The RVIA Board recommends “RV manufacturers make their annual model year and major product design changes between July 1 and August 31 each year.” RVDA and RVDA of Canada support adopting a consistent approach to model year changeover to improve the RV buying experience for consumers and inventory management for dealers.
Using the RVIA Board’s recommendation, “will be good news for manufacturers, dealers and consumers” because “you won’t have customers who are unhappy because you have two different models in the same model year,” said Dan Pearson of St. Cloud, Minn.-based Pleasureland RV Center.

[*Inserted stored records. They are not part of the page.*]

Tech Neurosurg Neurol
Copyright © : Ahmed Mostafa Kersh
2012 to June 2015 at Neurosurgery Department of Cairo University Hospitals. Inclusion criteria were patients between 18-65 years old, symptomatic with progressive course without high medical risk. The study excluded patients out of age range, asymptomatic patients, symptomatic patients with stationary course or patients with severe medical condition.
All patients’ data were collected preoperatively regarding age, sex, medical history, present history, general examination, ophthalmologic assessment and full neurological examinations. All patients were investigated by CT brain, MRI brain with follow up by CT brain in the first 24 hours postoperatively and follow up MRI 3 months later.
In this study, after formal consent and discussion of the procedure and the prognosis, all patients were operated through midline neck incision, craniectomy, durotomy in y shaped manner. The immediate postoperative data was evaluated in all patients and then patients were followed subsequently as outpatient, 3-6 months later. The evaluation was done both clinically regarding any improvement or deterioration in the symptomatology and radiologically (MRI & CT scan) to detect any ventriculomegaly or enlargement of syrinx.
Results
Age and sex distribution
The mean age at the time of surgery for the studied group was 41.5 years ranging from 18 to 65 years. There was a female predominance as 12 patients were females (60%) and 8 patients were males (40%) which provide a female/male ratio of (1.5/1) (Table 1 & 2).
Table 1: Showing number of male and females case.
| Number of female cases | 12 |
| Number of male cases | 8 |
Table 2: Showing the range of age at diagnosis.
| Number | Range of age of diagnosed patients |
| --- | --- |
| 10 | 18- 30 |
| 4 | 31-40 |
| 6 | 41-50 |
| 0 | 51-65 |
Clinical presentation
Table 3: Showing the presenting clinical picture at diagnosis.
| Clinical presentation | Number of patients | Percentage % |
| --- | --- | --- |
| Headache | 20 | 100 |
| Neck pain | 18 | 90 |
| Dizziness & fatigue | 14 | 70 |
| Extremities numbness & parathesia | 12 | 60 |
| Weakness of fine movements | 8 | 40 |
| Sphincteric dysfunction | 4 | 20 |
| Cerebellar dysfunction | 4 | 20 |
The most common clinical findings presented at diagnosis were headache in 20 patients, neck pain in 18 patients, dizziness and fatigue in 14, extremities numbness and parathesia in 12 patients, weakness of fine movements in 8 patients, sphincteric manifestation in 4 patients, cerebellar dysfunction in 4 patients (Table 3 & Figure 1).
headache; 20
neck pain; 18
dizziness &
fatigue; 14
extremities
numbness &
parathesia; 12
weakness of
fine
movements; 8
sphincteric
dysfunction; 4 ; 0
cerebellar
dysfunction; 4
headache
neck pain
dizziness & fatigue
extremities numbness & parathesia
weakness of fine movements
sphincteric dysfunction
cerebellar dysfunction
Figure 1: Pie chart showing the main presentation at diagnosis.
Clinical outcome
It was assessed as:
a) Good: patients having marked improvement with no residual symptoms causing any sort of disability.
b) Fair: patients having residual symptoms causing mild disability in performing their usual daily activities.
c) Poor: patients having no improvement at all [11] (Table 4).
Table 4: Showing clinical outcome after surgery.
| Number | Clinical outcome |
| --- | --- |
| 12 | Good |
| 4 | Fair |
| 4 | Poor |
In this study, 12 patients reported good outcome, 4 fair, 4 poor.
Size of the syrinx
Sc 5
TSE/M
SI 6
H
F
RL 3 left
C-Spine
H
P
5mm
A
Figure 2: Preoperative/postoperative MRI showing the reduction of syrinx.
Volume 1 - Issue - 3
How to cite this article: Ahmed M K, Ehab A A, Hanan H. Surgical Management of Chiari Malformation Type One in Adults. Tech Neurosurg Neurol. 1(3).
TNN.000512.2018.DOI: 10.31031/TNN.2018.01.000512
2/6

If manufacturers follow RVIA’s best practice recommendation, it will also have a positive impact on financing, according to Ron Shepherd of Camperland of Oklahoma and current chairman of the RVDA Board of Directors. For example, if 2021 model year trailers arrive on dealers’ lots before July 1, 2020, and there is no real change in the 2021 model year units versus the 2020s – lenders may devalue the 2020 units already on dealers’ lots, making it more difficult for retail buyers to get financing.
Tim Wegge of Burlington RV in Sturtevant, Wisc., agreed: “For the consumer, they are getting a true new model year product with many of the new model year changes. Hopefully, the plan would be to offer the new model year floorplans, designs, and equipment for the new model year introduction. This would also eliminate the situation we have right now which is to have new 2019, 2020, and 2021 RVs currently for sale.”
“This eliminates a ton of confusion and brings a higher level of integrity to our industry,” agreed Ken Eckstein of Mount Comfort RV in Greenfield, Ind. “Being more consistent with the model year roll out gives the manufacturers and dealers more credibility and should ultimately increase our trustworthiness with consumers, lenders, insurance companies and state licensing agencies.”